と、アレクはルーベルに目配せして、一葉のメモを手渡した。


 ルーベルはこれに目を落とすと、無言で承知したというようにアレクを見た。

「では、これから王の間にて皇帝陛下に謁見され、女王陛下からの親書をお渡しされると良い」

 そう告げると謁見の間へとアレクを導いた。ドアの外にいる護衛兵士にルーベルは何か耳打ちすると、そのままアレクと共に謁見の間へと歩いて行った。


 魔獣討伐から帰還したリヒトは、王宮で魔獣討伐の報告書の作成をしていた。

 そこに護衛兵から、すぐに宰相の下に参上せよという伝言があった。

 即座に用意を整え、参上すると謁見の間から出てきたルーベルは、よく来たと言い、防諜結界を展開した。

「何かありましたか」

 リヒトは年に似合わない落ち着いた様子でルーベルに訊ねた。

「ちょっとしたネズミの駆除をやってほしいのだ」

「どこから入り込んだものですか」

「王国だ」

「承知しました。で、どのようにいたします」

「少々訊ねたいこともある。しかし、容赦は無用だ。これはすでに外交的な違反行為だからな」

 リヒトは一礼し、部屋を出てゆくと通信魔法で諜報部に指示を出し、自らも広域探索魔法の網を広げた。
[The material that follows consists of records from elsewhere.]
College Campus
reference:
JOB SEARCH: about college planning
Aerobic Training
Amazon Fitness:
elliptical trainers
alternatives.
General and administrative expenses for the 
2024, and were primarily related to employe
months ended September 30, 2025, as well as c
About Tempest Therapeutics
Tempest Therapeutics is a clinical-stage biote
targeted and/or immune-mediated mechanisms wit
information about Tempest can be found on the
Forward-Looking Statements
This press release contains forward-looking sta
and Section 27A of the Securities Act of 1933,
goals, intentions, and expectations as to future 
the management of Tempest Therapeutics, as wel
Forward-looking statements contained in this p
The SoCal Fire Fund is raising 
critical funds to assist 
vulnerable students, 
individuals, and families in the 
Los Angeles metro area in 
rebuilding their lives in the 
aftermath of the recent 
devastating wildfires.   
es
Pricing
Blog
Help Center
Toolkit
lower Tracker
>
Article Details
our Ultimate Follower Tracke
そしてその座標を部下に示すと、罠で捕らえよと命じた。


 彼の探索は細密を優先すると王宮内が限界でそれ以上の広さは帝国各地域に設置された諜報部の魔法探査装置で対象を検知していた。


 しばらくするとルーベルは謁見の間に戻り、皇帝に何か耳打ちした。

「アレク殿、お話を伺いましょう。念のためこちらで」

 ルーベルは玉座の背後にある隠しドアを開けると導いた。


 王国の宰相アレクを通した部屋は完全防諜魔法で覆われていた。

 術式内部の暗号は八桁の数字で、これを解除するには帝国の暗号解読班でも最低三か月はかかると言われたものである。帝国以外の国ではここまでの機密防衛システムはないので破られる可能性はほとんどない。
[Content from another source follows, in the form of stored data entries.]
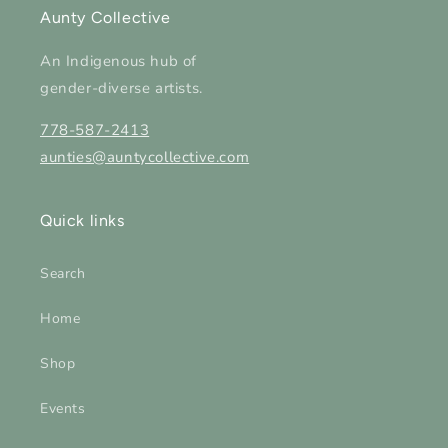
Aunty Collective
An Indigenous hub of
gender-diverse artists.
778-587-2413
aunties@auntycollective.com
Quick links
Search
Home
Shop
Events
 そこでアレクによって語られた話は、皇帝とルーベルの想定内の話だった。

 ただ、一点違うのはアレクが帝国に亡命を希望したことだった。


「それほどまでに王国で危険な立場になっているのか」

 皇帝はアレクにそう訊ねた。

「私はいくつかの理由を挙げて帝国の供出金には応じるよう女王には進言したのですが、ことごとく反論され聴き入れられませんでした。
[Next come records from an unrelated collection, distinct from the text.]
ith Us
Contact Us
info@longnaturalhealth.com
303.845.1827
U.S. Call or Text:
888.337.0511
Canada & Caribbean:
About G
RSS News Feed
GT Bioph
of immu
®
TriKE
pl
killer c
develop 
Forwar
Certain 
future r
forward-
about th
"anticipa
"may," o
 やむなく、私が帝国を説得するというので、特使として参った次第です」

 皇帝はルーベルと目を見合わせて笑った。

「女王はさすがじゃじゃ馬と言われるだけのことはある」

「私が亡命を希望しましたのは、女王に反論したというだけではなく、近年、女王の配下の『紋章』という組織の支配が強まっているためです」

 アレクは皇帝とルーベルに怯えを隠す様子もなかった。


「では、今回のネズミもその手の者ですか」

 ルーベルが訊ねるとアレクは首を横に振った。

「あれはおそらく国の情報収集部隊でしょう。『紋章』にも関係はしますが、管轄は別の組織です。

 『紋章』は女王直属の反逆者を捕えるための組織でしたが、今では女王の意に背いた者を秘密裏に暗殺する組織に変わってしまいました。

 最近では有力貴族ですら、彼らの標的になりつつあります」

「なるほど、いずれその『紋章』のトップはあなたにとって代わるつもりか」

 そうなってもおかしくありません、とアレクは青ざめた顔で頷いた。

 皇帝はそんなアレクに柔和な表情で、安心されよ。我が国に『紋章』が侵入することはない、と告げた。


「とりあえず諜報の件を利用させてもらおう。

 アレク殿の差し金で行われた諜報活動だとして、帝国は貴殿を逮捕し拘留する。

 もちろん帝国は貴殿の亡命の申し出は受け入れるし、いずれ王国とのパイプとして役に立ってくれればそれでよい。どうかな」

 アレクはそれを聞くとホッとしたように明るい表情になった。

「そのようにしていただければ幸いです。しかし、供出金の交渉の件はどうなりますか」

「どうでもいい。王国が同盟を離脱するというのであればすればよい。

 女王は言わなかったかな、商売は国策とは別と」

 アレクは、あっと声を上げた。

 それを見てルーベルは皇帝に冗談がきついですな、と苦言を呈した。